# Aquarium Volume Calculator



## SinCrisis (Aug 7, 2008)

Aquarium Volume Calculator (W.C.S. Ltd.)

Stumbled on this link earlier, for anyone who was considering making their own aquarium and was wondering how much water they could get in it.


----------



## small fry (Oct 14, 2010)

Link saved to desktop.

Thanks SinCrisis! A very useful link!:-D


----------



## bearwithfish (Sep 29, 2009)

AqAdvisor - Intelligent Freshwater Tropical Fish Aquarium Stocking Calculator and Aquarium Tank/Filter Advisor

here is another good one Sin thought you may like this...


----------



## SinCrisis (Aug 7, 2008)

haha, i use that one all the time as well. I just hate that pop-up ad that they have... but otherwise a very excellent link.

AQadvisor is what i mainly use when i want to stock my tank, but i use the other link for figuring out how much actual volume i will have after glass thickness is taken into account. Its a little more exact for trying to figure out how much volume is left after application of glass sides for DIY projects that need to fit a shelf exactly, etc.

On another note, maybe not in the DIY section, but there should be a helpful links sticky somewhere with sites like this..


----------



## bearwithfish (Sep 29, 2009)

hmmm good idea.. i will report your post so that the other mods can look the idea over and see what we come up this.. thank you for the suggestion !!


----------

### Information supplied:
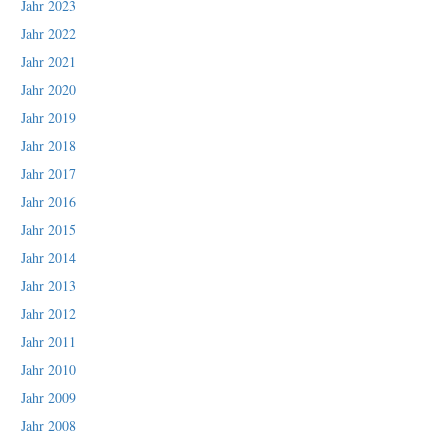
Jahr 2023
Jahr 2022
Jahr 2021
Jahr 2020
Jahr 2019
Jahr 2018
Jahr 2017
Jahr 2016
Jahr 2015
Jahr 2014
Jahr 2013
Jahr 2012
Jahr 2011
Jahr 2010
Jahr 2009
Jahr 2008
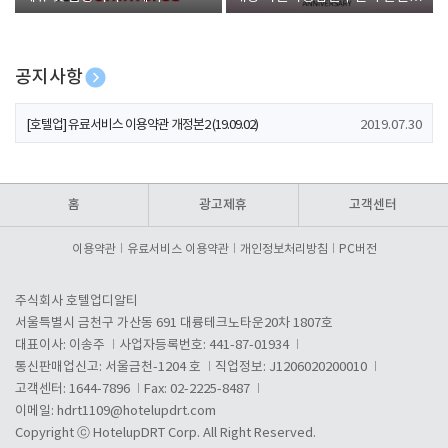
폰 증정
공지사항
[호텔업] 개인정보 처리방침 개정본1 (19.09.02)
2019.07.30
[호텔업] 유료서비스 이용약관 개정본2 (19.09.02)
2019.07.30
[호텔업] 개인정보 처리방침 개정본2 (19.09.02)
2019.07.30
홈
광고제휴
고객센터
이용약관
유료서비스 이용약관
개인정보처리방침
PC버전
주식회사 호텔업디알티
서울특별시 금천구 가산동 691 대륭테크노타운20차 1807호
대표이사: 이송주
사업자등록번호: 441-87-01934
통신판매업신고: 서울금천-1204 호
직업정보: J1206020200010
고객센터: 1644-7896
Fax: 02-2225-8487
이메일:
hdrt1109@hotelupdrt.com
Copyright ⓒ HotelupDRT Corp. All Right Reserved.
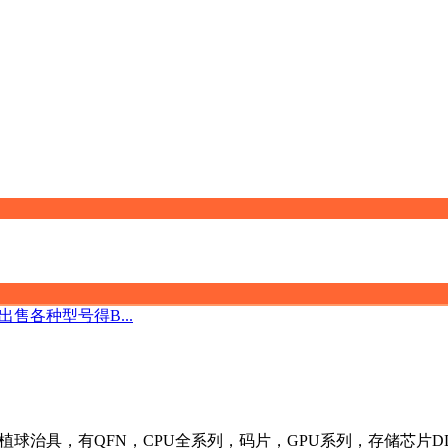
售各种型号得B...
植球治具，有QFN，CPU全系列，码片，GPU系列，存储芯片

### Required actions:
[1] Print the passage of the aquarium calculator thread starting at "here is another" and ending at "shelf exactly, etc.".
[2] Please identify each line in the records that contains the string "이용약관".

### Responses per task:
[1]
here is another good one Sin thought you may like this...


----------



## SinCrisis (Aug 7, 2008)

haha, i use that one all the time as well. I just hate that pop-up ad that they have... but otherwise a very excellent link.

AQadvisor is what i mainly use when i want to stock my tank, but i use the other link for figuring out how much actual volume i will have after glass thickness is taken into account. Its a little more exact for trying to figure out how much volume is left after application of glass sides for DIY projects that need to fit a shelf exactly, etc.

[2]
[호텔업] 유료서비스 이용약관 개정본2 (19.09.02)
이용약관
유료서비스 이용약관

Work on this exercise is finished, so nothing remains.